[Saved data entries]
▼▼▼

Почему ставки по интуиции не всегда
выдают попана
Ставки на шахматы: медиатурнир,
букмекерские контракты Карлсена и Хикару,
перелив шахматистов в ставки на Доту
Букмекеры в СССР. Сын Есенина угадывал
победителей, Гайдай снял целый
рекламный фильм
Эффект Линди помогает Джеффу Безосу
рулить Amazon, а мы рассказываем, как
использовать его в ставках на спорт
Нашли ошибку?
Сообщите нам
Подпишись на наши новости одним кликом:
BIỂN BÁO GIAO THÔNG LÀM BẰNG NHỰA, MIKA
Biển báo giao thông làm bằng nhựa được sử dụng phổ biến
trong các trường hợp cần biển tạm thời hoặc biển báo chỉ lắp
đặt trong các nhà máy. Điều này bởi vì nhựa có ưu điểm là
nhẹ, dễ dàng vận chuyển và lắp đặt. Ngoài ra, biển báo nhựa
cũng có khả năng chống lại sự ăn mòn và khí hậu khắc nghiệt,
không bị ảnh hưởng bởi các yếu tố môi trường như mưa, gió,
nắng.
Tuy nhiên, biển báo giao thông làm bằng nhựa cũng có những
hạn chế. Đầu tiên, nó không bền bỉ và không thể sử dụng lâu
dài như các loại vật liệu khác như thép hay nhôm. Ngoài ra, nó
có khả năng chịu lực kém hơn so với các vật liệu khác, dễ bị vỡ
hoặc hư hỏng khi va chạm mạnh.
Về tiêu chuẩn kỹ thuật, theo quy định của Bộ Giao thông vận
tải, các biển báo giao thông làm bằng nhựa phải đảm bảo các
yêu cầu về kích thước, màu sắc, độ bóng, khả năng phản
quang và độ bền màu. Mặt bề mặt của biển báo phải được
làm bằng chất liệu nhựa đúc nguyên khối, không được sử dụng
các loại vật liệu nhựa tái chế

▲▲▲
▼▼▼

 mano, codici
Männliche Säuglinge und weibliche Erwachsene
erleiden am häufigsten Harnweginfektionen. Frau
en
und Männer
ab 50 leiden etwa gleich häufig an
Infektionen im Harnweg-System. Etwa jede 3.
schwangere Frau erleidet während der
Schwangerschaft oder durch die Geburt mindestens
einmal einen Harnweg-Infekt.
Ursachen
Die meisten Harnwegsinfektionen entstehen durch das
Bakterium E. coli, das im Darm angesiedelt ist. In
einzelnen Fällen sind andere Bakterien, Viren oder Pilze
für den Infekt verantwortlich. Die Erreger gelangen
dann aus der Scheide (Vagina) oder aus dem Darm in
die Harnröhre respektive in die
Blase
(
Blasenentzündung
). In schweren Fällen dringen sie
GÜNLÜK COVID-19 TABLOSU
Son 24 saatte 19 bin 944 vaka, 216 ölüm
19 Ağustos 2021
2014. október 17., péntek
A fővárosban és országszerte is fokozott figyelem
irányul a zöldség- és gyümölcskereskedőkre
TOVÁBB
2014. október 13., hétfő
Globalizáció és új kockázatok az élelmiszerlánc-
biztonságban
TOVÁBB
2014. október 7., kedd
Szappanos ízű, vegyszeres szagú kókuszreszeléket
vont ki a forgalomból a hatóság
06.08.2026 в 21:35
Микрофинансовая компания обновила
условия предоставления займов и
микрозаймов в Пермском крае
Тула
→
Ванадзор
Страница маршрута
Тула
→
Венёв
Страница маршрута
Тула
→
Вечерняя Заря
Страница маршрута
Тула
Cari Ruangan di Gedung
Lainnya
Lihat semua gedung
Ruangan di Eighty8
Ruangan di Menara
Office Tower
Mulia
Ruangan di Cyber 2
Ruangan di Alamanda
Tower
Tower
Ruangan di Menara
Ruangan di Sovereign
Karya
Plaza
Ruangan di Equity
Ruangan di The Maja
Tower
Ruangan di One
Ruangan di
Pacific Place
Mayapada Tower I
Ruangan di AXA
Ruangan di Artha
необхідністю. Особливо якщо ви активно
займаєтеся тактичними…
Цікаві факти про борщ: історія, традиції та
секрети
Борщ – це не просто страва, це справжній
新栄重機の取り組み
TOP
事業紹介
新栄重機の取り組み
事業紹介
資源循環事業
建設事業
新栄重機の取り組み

▲▲▲

__Exercise description__
Among the entries above, locate the lines containing "nhẹ, dễ dàng" and "các loại vật liệu nhựa tái chế", and transcribe exactly those two lines and all lines between.

__Output of the exercise__
nhẹ, dễ dàng vận chuyển và lắp đặt. Ngoài ra, biển báo nhựa
cũng có khả năng chống lại sự ăn mòn và khí hậu khắc nghiệt,
không bị ảnh hưởng bởi các yếu tố môi trường như mưa, gió,
nắng.
Tuy nhiên, biển báo giao thông làm bằng nhựa cũng có những
hạn chế. Đầu tiên, nó không bền bỉ và không thể sử dụng lâu
dài như các loại vật liệu khác như thép hay nhôm. Ngoài ra, nó
có khả năng chịu lực kém hơn so với các vật liệu khác, dễ bị vỡ
hoặc hư hỏng khi va chạm mạnh.
Về tiêu chuẩn kỹ thuật, theo quy định của Bộ Giao thông vận
tải, các biển báo giao thông làm bằng nhựa phải đảm bảo các
yêu cầu về kích thước, màu sắc, độ bóng, khả năng phản
quang và độ bền màu. Mặt bề mặt của biển báo phải được
làm bằng chất liệu nhựa đúc nguyên khối, không được sử dụng
các loại vật liệu nhựa tái chế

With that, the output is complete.